Гаморкин посмотрел на звезды, потом улыбнулся.
— Надо коня мово спросить. Конь у мине — звездочёт, сразу определит. Усе понятно, кум?
Я тоже глядел на небо. В душе степной мистицизм будил какие-то смутные чувства и была в них и тревога, и любопытство, и боязнь.
— Верить им, или не верить?
— Верить надо, — серьезно сказал Иван Ильич — деды старые, казаки крепкие, врать не будут. Зря пугать — тоже. Как можно? Да и рази они вруть? Ты подумай, ученая твоя голова, скажем, при сотворении мира сколько звезд было? Больше чем сычас? — Конечно. Оченно даже много. И мелких и крупных. Потом потекло время, побежала жизнь, и стали они меркнуть. Одни падают, другие тухнуть, третьи на кусочки рассыпаются. А деды по книгам за главными наблюдают. Скажем, одна исчезла, другая, третья и тако далее. А они сычас ето в книгу: — Ага, мол, по счету седьмая… Так-так… Высчитают и скажут — близится то-то и то-то: мор, или чума, или война, или што другое. А сычас вот четырнадцатая звезда закатилась. Ды ка-ак раз моя-то. Сколько я ее нее глядел, и-и-и. Сыяла она, сыяла, для нас — казаков, да и погасла. Значит кончится скоро наше беспечальное житье на неопределенное время.

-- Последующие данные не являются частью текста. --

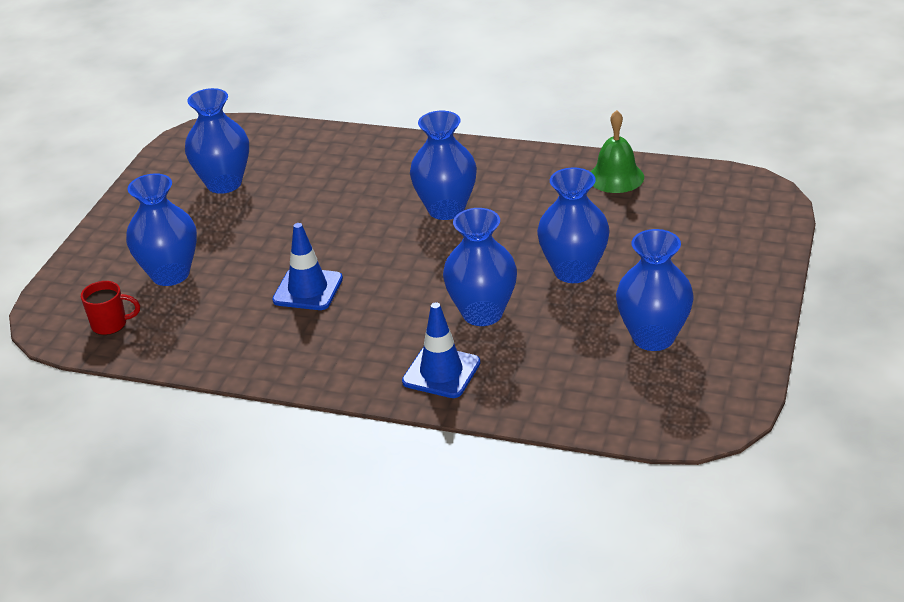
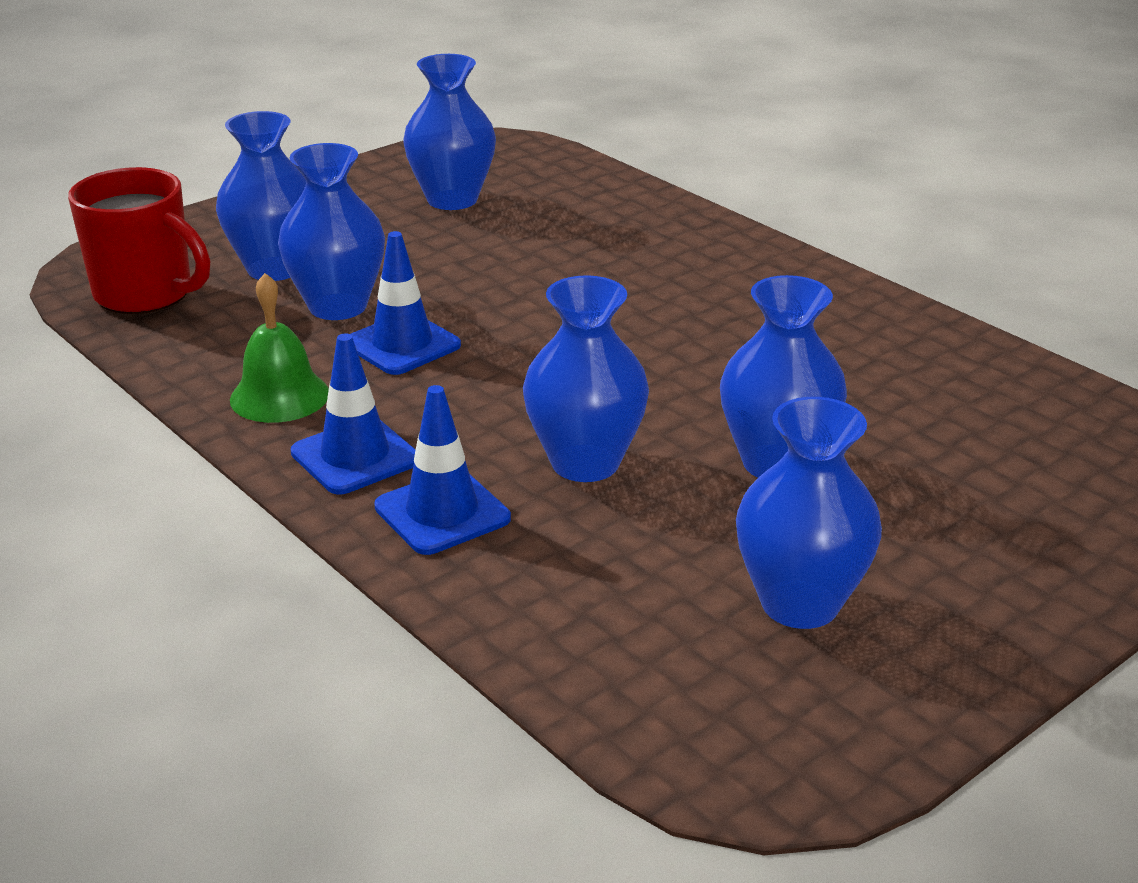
camera: 30 degrees right, 5 degrees down
red mug [81,281,140,335] -> red mug [68,167,211,314], size x1.92
blue vase [410,111,477,220] -> blue vase moved to [278,143,385,320]
green bell [591,110,644,193] -> green bell moved to [230,273,329,423]
none -> blue traffic cone [291,333,416,495]

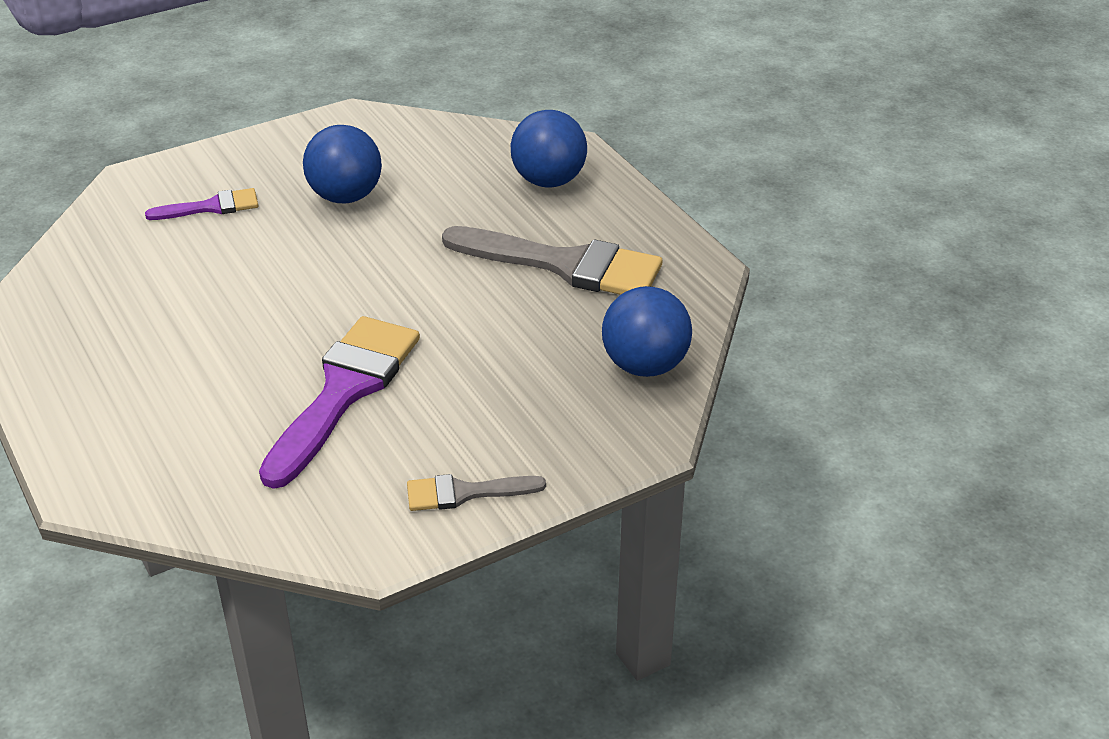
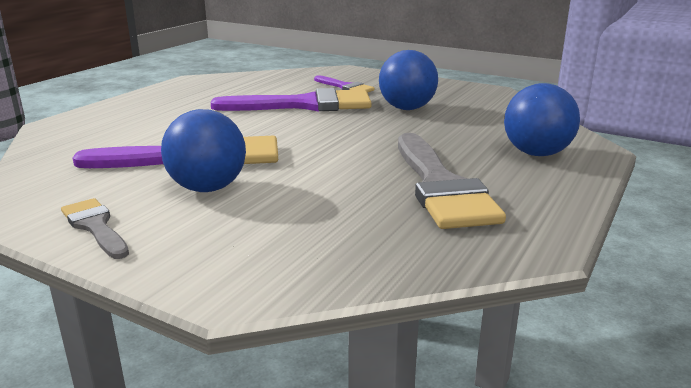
camera: 60 degrees right, 15 degrees down
blue ball [602,286,692,377] -> blue ball moved to [161,109,246,192]
none -> purple brush [210,88,372,112]

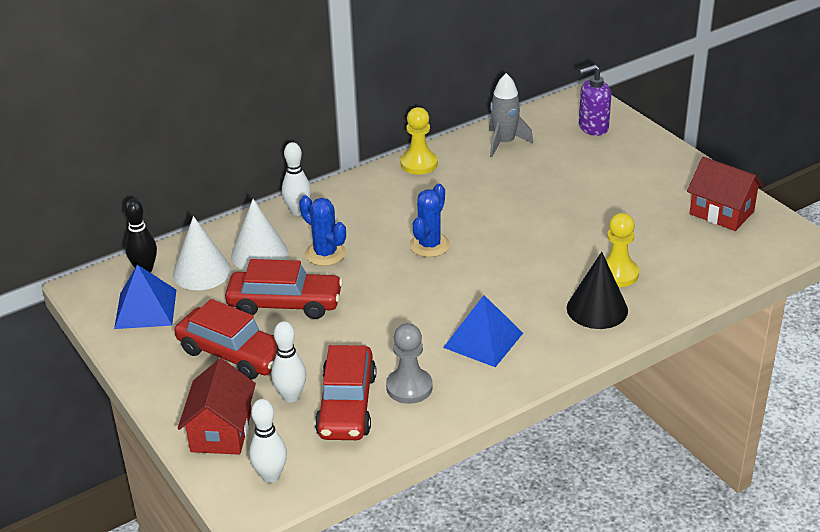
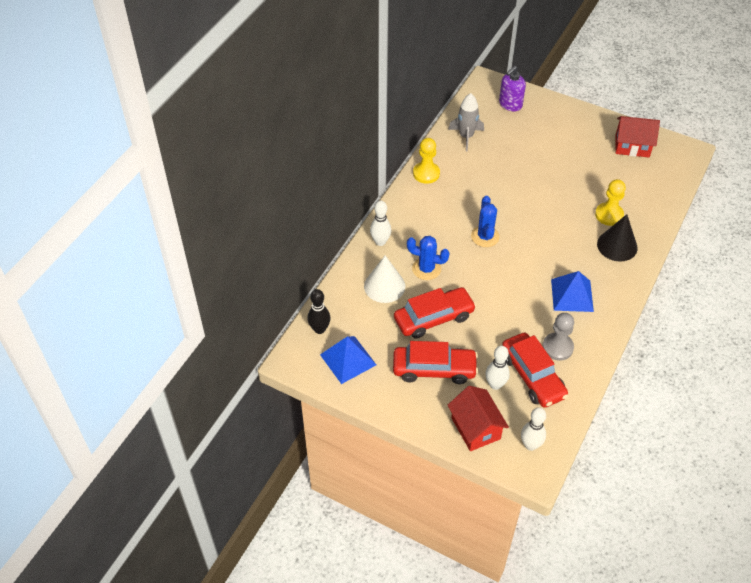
camera: 30 degrees left, 15 degrees up
white cone [173,216,231,290] -> none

Гаморкин отвернулся и посмотрел на свою родимую речушку.
— Ну, да вот тебе, кум, я это усе сказать могу, а вот гостю нашему, из Арчады — как скажешь? Ен человек — ветеринар не поверит — засмееться.
Внезапно, наступившую тишину прервал голос ветеринара — Петра Карповича. Задремав вначале, он проснулся от комариных укусов и уже, минут двадцать, как слушал Ивана Ильича. -
— Это ты зря, Гаморкин, так говоришь.
— А рази не правда, Карпыч?
— Нет, конечно. Я тебе лучше расскажу историйку. Был Окружным Атаманом Жидков и в Чирскую, когда начались лагерные сборы, явился казак и отказался выходить на занятия. Его под арест. Не идет — и все тут. Оказывается, не хочет заниматься для грядущего Антихриста. Тоже с книгами доказывали. — Помру, говорит, лучше на родной земле, чем потом, в грязное дело влезши, прийдется иде нибудь, как собаке под тыном, подыхать. Так ничего с ним поделать и не могли. Весь лагерный сбор в каталажке отсидел.
Ну вот-вот, — подхватил Ильич, — и ети тоже самое говорили. Дык тому же… нет звезды казачьей. И не я один заприметил, а и другие казаки-станичники.